------ WORKING DATA

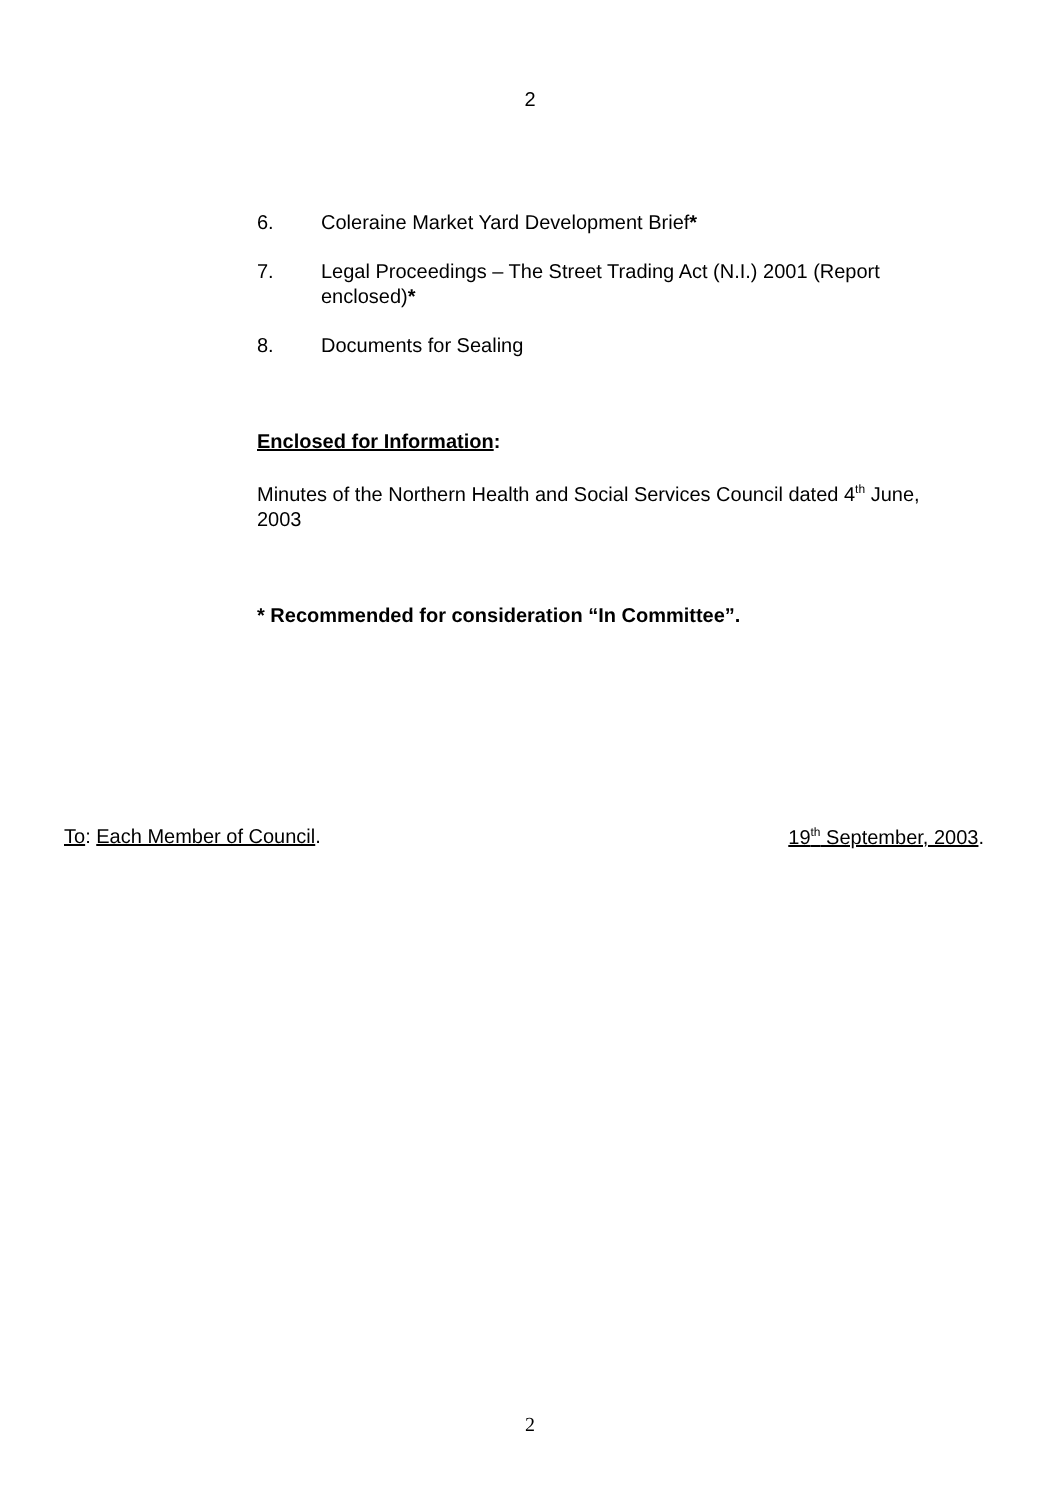2
6. Coleraine Market Yard Development Brief*
7. Legal Proceedings – The Street Trading Act (N.I.) 2001 (Report enclosed)*
8. Documents for Sealing
Enclosed for Information:
Minutes of the Northern Health and Social Services Council dated 4<sup>th</sup> June, 2003
* Recommended for consideration “In Committee”.
To: Each Member of Council. 19<sup>th</sup> September, 2003.
2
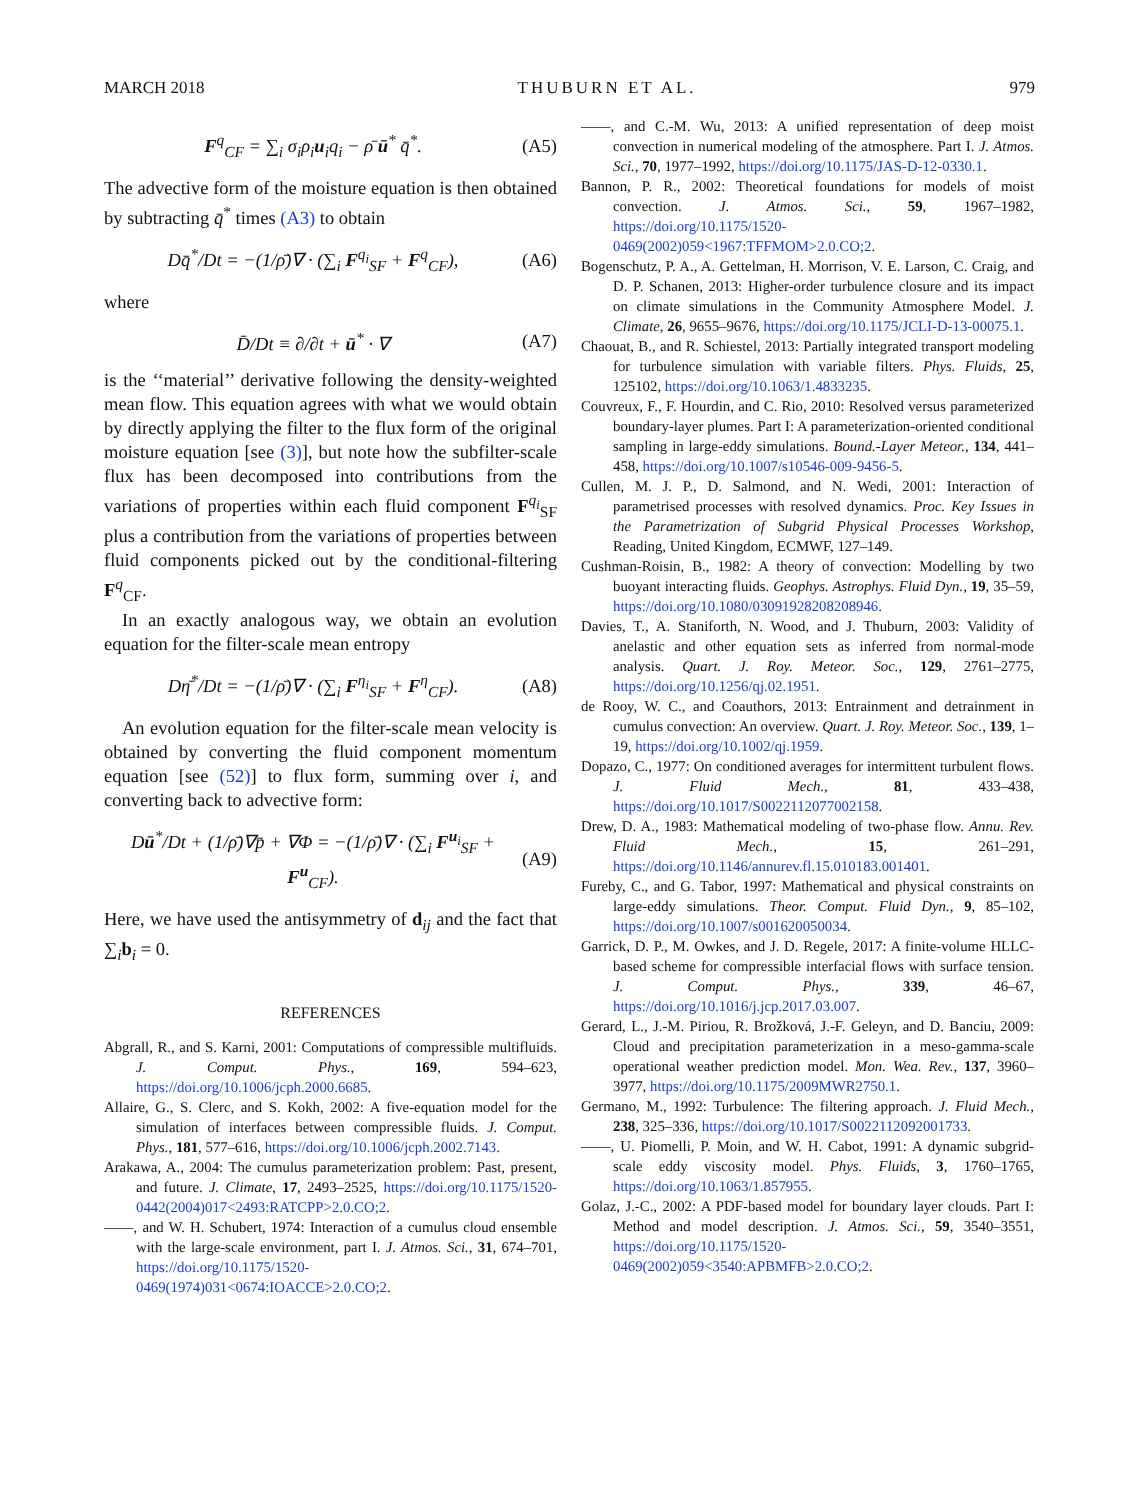MARCH 2018 THUBURN ET AL. 979
F<sup>q</sup><sub>CF</sub> = ∑<sub>i</sub> σ<sub>i</sub>ρ<sub>i</sub>u<sub>i</sub>q<sub>i</sub> − ρ̄ ū<sup>*</sup> q̄<sup>*</sup>. (A5)
The advective form of the moisture equation is then obtained by subtracting q̄<sup>*</sup> times (A3) to obtain
Dq̄<sup>*</sup>/Dt = −(1/ρ̄)∇ · (∑<sub>i</sub> F<sup>q<sub>i</sub></sup><sub>SF</sub> + F<sup>q</sup><sub>CF</sub>), (A6)
where
D̄/Dt ≡ ∂/∂t + ū<sup>*</sup> · ∇ (A7)
is the ‘‘material’’ derivative following the density-weighted mean flow. This equation agrees with what we would obtain by directly applying the filter to the flux form of the original moisture equation [see (3)], but note how the subfilter-scale flux has been decomposed into contributions from the variations of properties within each fluid component F<sup>q<sub>i</sub></sup><sub>SF</sub> plus a contribution from the variations of properties between fluid components picked out by the conditional-filtering F<sup>q</sup><sub>CF</sub>.
In an exactly analogous way, we obtain an evolution equation for the filter-scale mean entropy
Dη̄<sup>*</sup>/Dt = −(1/ρ̄)∇ · (∑<sub>i</sub> F<sup>η<sub>i</sub></sup><sub>SF</sub> + F<sup>η</sup><sub>CF</sub>). (A8)
An evolution equation for the filter-scale mean velocity is obtained by converting the fluid component momentum equation [see (52)] to flux form, summing over i, and converting back to advective form:
Dū<sup>*</sup>/Dt + (1/ρ̄)∇p̄ + ∇Φ = −(1/ρ̄)∇ · (∑<sub>i</sub> F<sup>u<sub>i</sub></sup><sub>SF</sub> + F<sup>u</sup><sub>CF</sub>). (A9)
Here, we have used the antisymmetry of d<sub>ij</sub> and the fact that ∑<sub>i</sub>b<sub>i</sub> = 0.
REFERENCES
Abgrall, R., and S. Karni, 2001: Computations of compressible multifluids. J. Comput. Phys., 169, 594–623, https://doi.org/10.1006/jcph.2000.6685.
Allaire, G., S. Clerc, and S. Kokh, 2002: A five-equation model for the simulation of interfaces between compressible fluids. J. Comput. Phys., 181, 577–616, https://doi.org/10.1006/jcph.2002.7143.
Arakawa, A., 2004: The cumulus parameterization problem: Past, present, and future. J. Climate, 17, 2493–2525, https://doi.org/10.1175/1520-0442(2004)017<2493:RATCPP>2.0.CO;2.
——, and W. H. Schubert, 1974: Interaction of a cumulus cloud ensemble with the large-scale environment, part I. J. Atmos. Sci., 31, 674–701, https://doi.org/10.1175/1520-0469(1974)031<0674:IOACCE>2.0.CO;2.
——, and C.-M. Wu, 2013: A unified representation of deep moist convection in numerical modeling of the atmosphere. Part I. J. Atmos. Sci., 70, 1977–1992, https://doi.org/10.1175/JAS-D-12-0330.1.
Bannon, P. R., 2002: Theoretical foundations for models of moist convection. J. Atmos. Sci., 59, 1967–1982, https://doi.org/10.1175/1520-0469(2002)059<1967:TFFMOM>2.0.CO;2.
Bogenschutz, P. A., A. Gettelman, H. Morrison, V. E. Larson, C. Craig, and D. P. Schanen, 2013: Higher-order turbulence closure and its impact on climate simulations in the Community Atmosphere Model. J. Climate, 26, 9655–9676, https://doi.org/10.1175/JCLI-D-13-00075.1.
Chaouat, B., and R. Schiestel, 2013: Partially integrated transport modeling for turbulence simulation with variable filters. Phys. Fluids, 25, 125102, https://doi.org/10.1063/1.4833235.
Couvreux, F., F. Hourdin, and C. Rio, 2010: Resolved versus parameterized boundary-layer plumes. Part I: A parameterization-oriented conditional sampling in large-eddy simulations. Bound.-Layer Meteor., 134, 441–458, https://doi.org/10.1007/s10546-009-9456-5.
Cullen, M. J. P., D. Salmond, and N. Wedi, 2001: Interaction of parametrised processes with resolved dynamics. Proc. Key Issues in the Parametrization of Subgrid Physical Processes Workshop, Reading, United Kingdom, ECMWF, 127–149.
Cushman-Roisin, B., 1982: A theory of convection: Modelling by two buoyant interacting fluids. Geophys. Astrophys. Fluid Dyn., 19, 35–59, https://doi.org/10.1080/03091928208208946.
Davies, T., A. Staniforth, N. Wood, and J. Thuburn, 2003: Validity of anelastic and other equation sets as inferred from normal-mode analysis. Quart. J. Roy. Meteor. Soc., 129, 2761–2775, https://doi.org/10.1256/qj.02.1951.
de Rooy, W. C., and Coauthors, 2013: Entrainment and detrainment in cumulus convection: An overview. Quart. J. Roy. Meteor. Soc., 139, 1–19, https://doi.org/10.1002/qj.1959.
Dopazo, C., 1977: On conditioned averages for intermittent turbulent flows. J. Fluid Mech., 81, 433–438, https://doi.org/10.1017/S0022112077002158.
Drew, D. A., 1983: Mathematical modeling of two-phase flow. Annu. Rev. Fluid Mech., 15, 261–291, https://doi.org/10.1146/annurev.fl.15.010183.001401.
Fureby, C., and G. Tabor, 1997: Mathematical and physical constraints on large-eddy simulations. Theor. Comput. Fluid Dyn., 9, 85–102, https://doi.org/10.1007/s001620050034.
Garrick, D. P., M. Owkes, and J. D. Regele, 2017: A finite-volume HLLC-based scheme for compressible interfacial flows with surface tension. J. Comput. Phys., 339, 46–67, https://doi.org/10.1016/j.jcp.2017.03.007.
Gerard, L., J.-M. Piriou, R. Brožková, J.-F. Geleyn, and D. Banciu, 2009: Cloud and precipitation parameterization in a meso-gamma-scale operational weather prediction model. Mon. Wea. Rev., 137, 3960–3977, https://doi.org/10.1175/2009MWR2750.1.
Germano, M., 1992: Turbulence: The filtering approach. J. Fluid Mech., 238, 325–336, https://doi.org/10.1017/S0022112092001733.
——, U. Piomelli, P. Moin, and W. H. Cabot, 1991: A dynamic subgrid-scale eddy viscosity model. Phys. Fluids, 3, 1760–1765, https://doi.org/10.1063/1.857955.
Golaz, J.-C., 2002: A PDF-based model for boundary layer clouds. Part I: Method and model description. J. Atmos. Sci., 59, 3540–3551, https://doi.org/10.1175/1520-0469(2002)059<3540:APBMFB>2.0.CO;2.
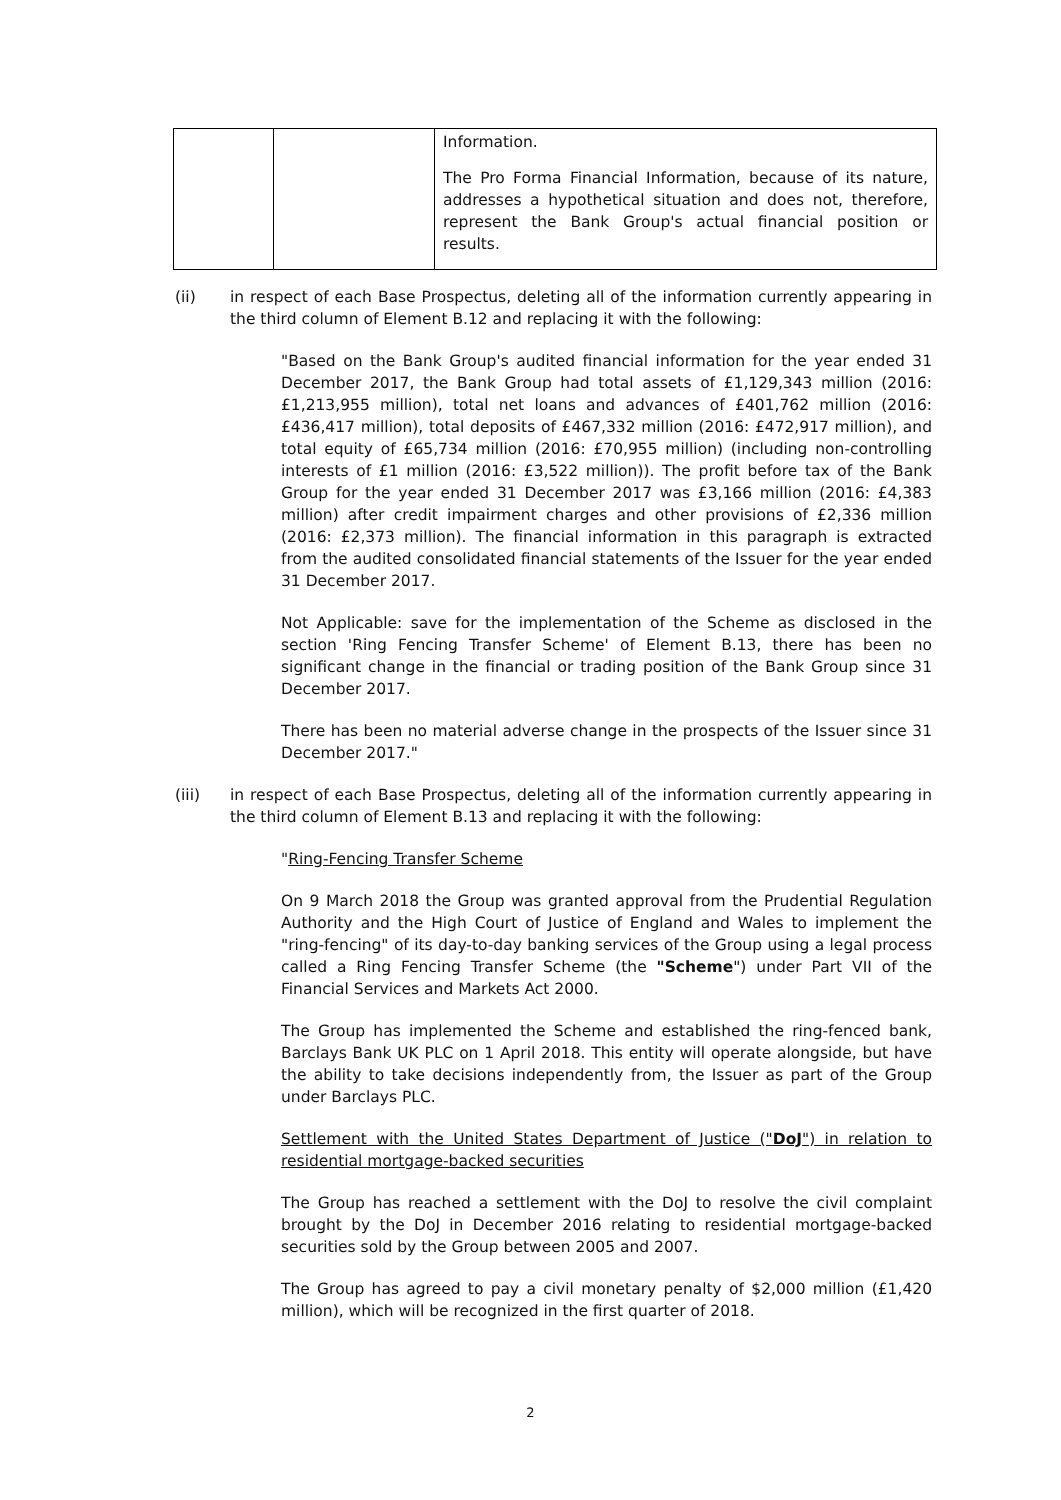| | | Information. The Pro Forma Financial Information, because of its nature, addresses a hypothetical situation and does not, therefore, represent the Bank Group's actual financial position or results. |
(ii) in respect of each Base Prospectus, deleting all of the information currently appearing in the third column of Element B.12 and replacing it with the following:
"Based on the Bank Group's audited financial information for the year ended 31 December 2017, the Bank Group had total assets of £1,129,343 million (2016: £1,213,955 million), total net loans and advances of £401,762 million (2016: £436,417 million), total deposits of £467,332 million (2016: £472,917 million), and total equity of £65,734 million (2016: £70,955 million) (including non-controlling interests of £1 million (2016: £3,522 million)). The profit before tax of the Bank Group for the year ended 31 December 2017 was £3,166 million (2016: £4,383 million) after credit impairment charges and other provisions of £2,336 million (2016: £2,373 million). The financial information in this paragraph is extracted from the audited consolidated financial statements of the Issuer for the year ended 31 December 2017.
Not Applicable: save for the implementation of the Scheme as disclosed in the section 'Ring Fencing Transfer Scheme' of Element B.13, there has been no significant change in the financial or trading position of the Bank Group since 31 December 2017.
There has been no material adverse change in the prospects of the Issuer since 31 December 2017."
(iii) in respect of each Base Prospectus, deleting all of the information currently appearing in the third column of Element B.13 and replacing it with the following:
"Ring-Fencing Transfer Scheme
On 9 March 2018 the Group was granted approval from the Prudential Regulation Authority and the High Court of Justice of England and Wales to implement the "ring-fencing" of its day-to-day banking services of the Group using a legal process called a Ring Fencing Transfer Scheme (the "Scheme") under Part VII of the Financial Services and Markets Act 2000.
The Group has implemented the Scheme and established the ring-fenced bank, Barclays Bank UK PLC on 1 April 2018. This entity will operate alongside, but have the ability to take decisions independently from, the Issuer as part of the Group under Barclays PLC.
Settlement with the United States Department of Justice ("DoJ") in relation to residential mortgage-backed securities
The Group has reached a settlement with the DoJ to resolve the civil complaint brought by the DoJ in December 2016 relating to residential mortgage-backed securities sold by the Group between 2005 and 2007.
The Group has agreed to pay a civil monetary penalty of $2,000 million (£1,420 million), which will be recognized in the first quarter of 2018.
2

------------

**EXERCISE BRIEF:** Word for word and without pictures, please write out only the lines from the start of the entries through the line containing "D̄/Dt ≡ ∂/∂t + ū<sup>*</sup> · ∇ (A7)", both included.

**ANSWER TO THE PROBLEM:**
2
6. Coleraine Market Yard Development Brief*
7. Legal Proceedings – The Street Trading Act (N.I.) 2001 (Report enclosed)*
8. Documents for Sealing
Enclosed for Information:
Minutes of the Northern Health and Social Services Council dated 4<sup>th</sup> June, 2003
* Recommended for consideration “In Committee”.
To: Each Member of Council. 19<sup>th</sup> September, 2003.
2
MARCH 2018 THUBURN ET AL. 979
F<sup>q</sup><sub>CF</sub> = ∑<sub>i</sub> σ<sub>i</sub>ρ<sub>i</sub>u<sub>i</sub>q<sub>i</sub> − ρ̄ ū<sup>*</sup> q̄<sup>*</sup>. (A5)
The advective form of the moisture equation is then obtained by subtracting q̄<sup>*</sup> times (A3) to obtain
Dq̄<sup>*</sup>/Dt = −(1/ρ̄)∇ · (∑<sub>i</sub> F<sup>q<sub>i</sub></sup><sub>SF</sub> + F<sup>q</sup><sub>CF</sub>), (A6)
where
D̄/Dt ≡ ∂/∂t + ū<sup>*</sup> · ∇ (A7)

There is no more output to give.